Grant Park rejuvenation plan calls for ‘balanced improvements’
August 7, 2010
A $30 million pedestrian passway is planned from Buckingham Fountain to the lake.

By Marie Balice Ward

Workers are renovating Grant Park across its length, from Randolph Street to Roosevelt Road. Improvements include a new park to the north, upgrades in the middle, and new plans for the far south end.

“We are striving to balance improvements throughout the park…north to south,” said Bob O’Neill, head of the Grant Park Conservancy (GPC).

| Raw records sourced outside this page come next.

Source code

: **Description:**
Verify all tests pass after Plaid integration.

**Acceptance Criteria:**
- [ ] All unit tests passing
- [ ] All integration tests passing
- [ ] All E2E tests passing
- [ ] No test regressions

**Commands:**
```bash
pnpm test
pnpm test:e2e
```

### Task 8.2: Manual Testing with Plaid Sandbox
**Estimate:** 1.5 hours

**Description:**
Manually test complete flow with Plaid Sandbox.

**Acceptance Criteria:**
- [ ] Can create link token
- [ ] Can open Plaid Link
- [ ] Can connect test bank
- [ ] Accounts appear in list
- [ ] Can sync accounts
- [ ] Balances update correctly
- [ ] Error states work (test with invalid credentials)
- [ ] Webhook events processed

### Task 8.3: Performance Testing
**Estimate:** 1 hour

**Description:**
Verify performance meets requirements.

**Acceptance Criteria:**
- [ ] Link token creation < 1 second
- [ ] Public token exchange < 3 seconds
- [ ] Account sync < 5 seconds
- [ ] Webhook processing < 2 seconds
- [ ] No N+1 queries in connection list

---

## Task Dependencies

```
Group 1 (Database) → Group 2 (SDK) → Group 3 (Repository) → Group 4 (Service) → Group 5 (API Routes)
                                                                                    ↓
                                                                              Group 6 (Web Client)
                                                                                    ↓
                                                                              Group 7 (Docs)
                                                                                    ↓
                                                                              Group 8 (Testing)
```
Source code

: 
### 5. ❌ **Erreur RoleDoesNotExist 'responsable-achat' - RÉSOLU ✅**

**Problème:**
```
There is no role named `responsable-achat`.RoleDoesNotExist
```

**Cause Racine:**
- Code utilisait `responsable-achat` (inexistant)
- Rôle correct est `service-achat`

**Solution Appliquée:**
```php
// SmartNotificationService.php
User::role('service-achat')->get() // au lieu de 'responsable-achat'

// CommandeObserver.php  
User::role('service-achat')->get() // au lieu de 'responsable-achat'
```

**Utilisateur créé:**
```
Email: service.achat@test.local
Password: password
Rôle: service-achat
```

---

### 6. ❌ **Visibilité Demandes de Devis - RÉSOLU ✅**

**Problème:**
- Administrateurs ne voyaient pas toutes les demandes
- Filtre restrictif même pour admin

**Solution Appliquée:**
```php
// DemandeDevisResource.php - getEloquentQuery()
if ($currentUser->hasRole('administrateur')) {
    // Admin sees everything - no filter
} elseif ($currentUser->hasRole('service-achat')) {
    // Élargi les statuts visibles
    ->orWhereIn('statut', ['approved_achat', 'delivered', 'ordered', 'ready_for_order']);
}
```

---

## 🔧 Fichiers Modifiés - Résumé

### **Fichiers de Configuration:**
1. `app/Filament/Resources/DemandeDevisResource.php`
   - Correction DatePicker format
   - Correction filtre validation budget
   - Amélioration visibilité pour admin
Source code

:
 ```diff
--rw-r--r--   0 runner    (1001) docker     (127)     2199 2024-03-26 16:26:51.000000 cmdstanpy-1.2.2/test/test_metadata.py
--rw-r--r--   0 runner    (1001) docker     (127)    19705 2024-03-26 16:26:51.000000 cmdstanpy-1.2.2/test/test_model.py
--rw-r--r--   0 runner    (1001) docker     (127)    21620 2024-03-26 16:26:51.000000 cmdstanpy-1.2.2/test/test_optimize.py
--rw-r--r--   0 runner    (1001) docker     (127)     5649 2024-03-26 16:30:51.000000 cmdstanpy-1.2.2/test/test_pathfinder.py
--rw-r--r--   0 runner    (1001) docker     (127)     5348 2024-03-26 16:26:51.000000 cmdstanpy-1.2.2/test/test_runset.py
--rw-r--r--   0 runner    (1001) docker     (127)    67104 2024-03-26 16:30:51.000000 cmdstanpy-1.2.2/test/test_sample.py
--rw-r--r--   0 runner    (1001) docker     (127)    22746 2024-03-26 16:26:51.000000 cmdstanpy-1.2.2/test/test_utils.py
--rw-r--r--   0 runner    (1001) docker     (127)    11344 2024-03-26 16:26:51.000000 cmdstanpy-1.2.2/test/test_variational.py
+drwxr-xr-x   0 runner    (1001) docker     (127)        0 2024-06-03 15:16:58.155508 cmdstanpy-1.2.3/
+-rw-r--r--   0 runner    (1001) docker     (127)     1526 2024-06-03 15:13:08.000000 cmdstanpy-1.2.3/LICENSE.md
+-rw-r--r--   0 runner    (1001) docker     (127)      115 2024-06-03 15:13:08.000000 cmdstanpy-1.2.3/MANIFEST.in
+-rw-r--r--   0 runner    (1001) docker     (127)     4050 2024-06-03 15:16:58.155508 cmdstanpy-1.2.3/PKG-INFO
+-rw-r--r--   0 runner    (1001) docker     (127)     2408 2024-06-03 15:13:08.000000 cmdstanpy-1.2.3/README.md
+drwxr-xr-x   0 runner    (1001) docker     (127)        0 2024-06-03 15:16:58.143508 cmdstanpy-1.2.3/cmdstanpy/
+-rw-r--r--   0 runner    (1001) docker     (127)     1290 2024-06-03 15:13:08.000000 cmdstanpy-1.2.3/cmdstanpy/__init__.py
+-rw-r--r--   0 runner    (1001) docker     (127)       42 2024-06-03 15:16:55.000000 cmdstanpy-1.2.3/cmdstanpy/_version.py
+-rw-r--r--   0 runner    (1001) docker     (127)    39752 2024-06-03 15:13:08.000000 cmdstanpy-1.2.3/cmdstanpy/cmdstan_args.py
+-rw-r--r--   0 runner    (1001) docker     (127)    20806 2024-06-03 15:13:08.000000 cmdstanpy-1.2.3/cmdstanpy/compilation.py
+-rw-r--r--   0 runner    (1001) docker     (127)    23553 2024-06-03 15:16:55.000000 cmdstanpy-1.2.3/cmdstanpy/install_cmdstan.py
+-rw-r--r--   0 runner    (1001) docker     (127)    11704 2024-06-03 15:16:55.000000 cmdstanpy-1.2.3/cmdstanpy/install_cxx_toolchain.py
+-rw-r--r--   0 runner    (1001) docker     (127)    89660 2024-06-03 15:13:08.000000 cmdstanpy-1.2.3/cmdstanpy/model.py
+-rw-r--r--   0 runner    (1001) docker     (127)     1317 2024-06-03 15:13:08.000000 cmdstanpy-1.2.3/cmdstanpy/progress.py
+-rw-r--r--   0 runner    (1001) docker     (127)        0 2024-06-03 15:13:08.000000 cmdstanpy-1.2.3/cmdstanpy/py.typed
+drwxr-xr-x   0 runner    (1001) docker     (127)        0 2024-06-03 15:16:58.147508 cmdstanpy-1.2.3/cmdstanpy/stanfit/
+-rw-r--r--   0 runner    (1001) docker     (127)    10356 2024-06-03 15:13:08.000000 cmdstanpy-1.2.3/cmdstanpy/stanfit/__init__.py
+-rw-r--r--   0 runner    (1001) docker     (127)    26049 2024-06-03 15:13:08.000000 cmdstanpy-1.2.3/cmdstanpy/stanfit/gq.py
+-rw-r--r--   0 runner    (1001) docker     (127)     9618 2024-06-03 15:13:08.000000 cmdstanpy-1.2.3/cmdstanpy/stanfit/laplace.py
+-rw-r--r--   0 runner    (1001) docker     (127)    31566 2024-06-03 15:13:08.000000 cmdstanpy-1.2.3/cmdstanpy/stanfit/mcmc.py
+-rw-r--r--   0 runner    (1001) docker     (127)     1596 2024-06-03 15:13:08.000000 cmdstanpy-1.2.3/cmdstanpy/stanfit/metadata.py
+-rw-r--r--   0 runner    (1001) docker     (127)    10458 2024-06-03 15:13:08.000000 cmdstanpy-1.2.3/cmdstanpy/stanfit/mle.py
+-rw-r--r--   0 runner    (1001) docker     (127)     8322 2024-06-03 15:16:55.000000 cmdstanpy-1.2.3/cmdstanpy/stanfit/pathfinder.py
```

Officials chose Michael Van Valkenburgh Associates Inc. to create a park over the Millennium Park parking garage, which workers are renovating. The site runs from Randolph to Monroe Street, adjacent to Millennium Park, although O’Neill emphasized the new park will not be an extension of Millennium Park but rather will complement it. “It will serve many purposes and many age groups,” he said.

At a community meeting, Van Valkenburgh described four landscape types to consider when designing a park. The first, civic, offers a gathering place such as the area around Buckingham Foun-tain.

The other three, he said, are “‘boundless’—use of technology to create long views, meandering views, and trails; ‘urban’—such as green markets and food kiosks; and ‘natural’—created landscape that achieves a natural appearance.” Valkenburgh’s firm is considering ideas such as including areas of shade and sunlight, spots for children’s recreation and entertainment, and quiet, contemplative areas. Those attending the meeting responded quite positively to including tranquil areas for reading and meditation.

O’Neill noted workers will move as many of the north area’s stately trees as possible to a nursery, where they will be cared for until the park opens in about five years. In addition, a new fieldhouse will replace the deteriorating Daley Bicentennial Plaza. As for the Children’s Museum, which officials plan to move to the north end of Grant Park, a lawsuit is pending to stop it from relocating there from its present site at Navy Pier.

For Grant Park’s middle area, planners have proposed narrowing and beautifying Monroe Street between Michigan Avenue and Columbus Drive; they also are considering beautification for Columbus Drive. O’Neill also mentioned a possible move for the Cancer Survivor Park to an area farther south in Grant Park, funded by the H & R Block Foundation; the topic raised dissension among the audience, however. Meanwhile, reconstructing Buckingham Fountain, installing new plumbing, and landscaping the surrounding area with new trees and seating continues.

Funding for the approximately $25 million cost is coming from the State of Illinois, City of Chicago, Chicago Park District, and Art Institute, among others. Nearby Queen’s Landing offers a “great opportunity for a corporate sponsor,” O’Neill said in reference to the proposed $30 million pedestrian passage way from Buckingham Fountain to the lake.

For Grant Park’s southwest edge, officials have just begun work on a $150,000 plan. O’Neill said this first phase “is likely to be funded by [real-estate developer] Jerry Fogelson,” and the GPC is negotiating with the estate of Lawrence Pucci to fund subsequent phases.

“We have an ongoing need for private funds for Grant Park, including corporate sponsorship,” O’Neill explained. He noted the GPC is promoting “philanthropy with parks” to channel philanthropic funds toward maintaining and renovating parks; this model is “working well” in New York City and “is likely to succeed” in Chicago.

Already, however, workers have planted 100 new trees, mainly in the south end of the park, and the Daniel Burnham memorial is proceeding despite some GPC objections that it is taking away some open green areas in the museum campus.

Planning for north and south edge renovations will continue throughout this year and include numerous community meetings.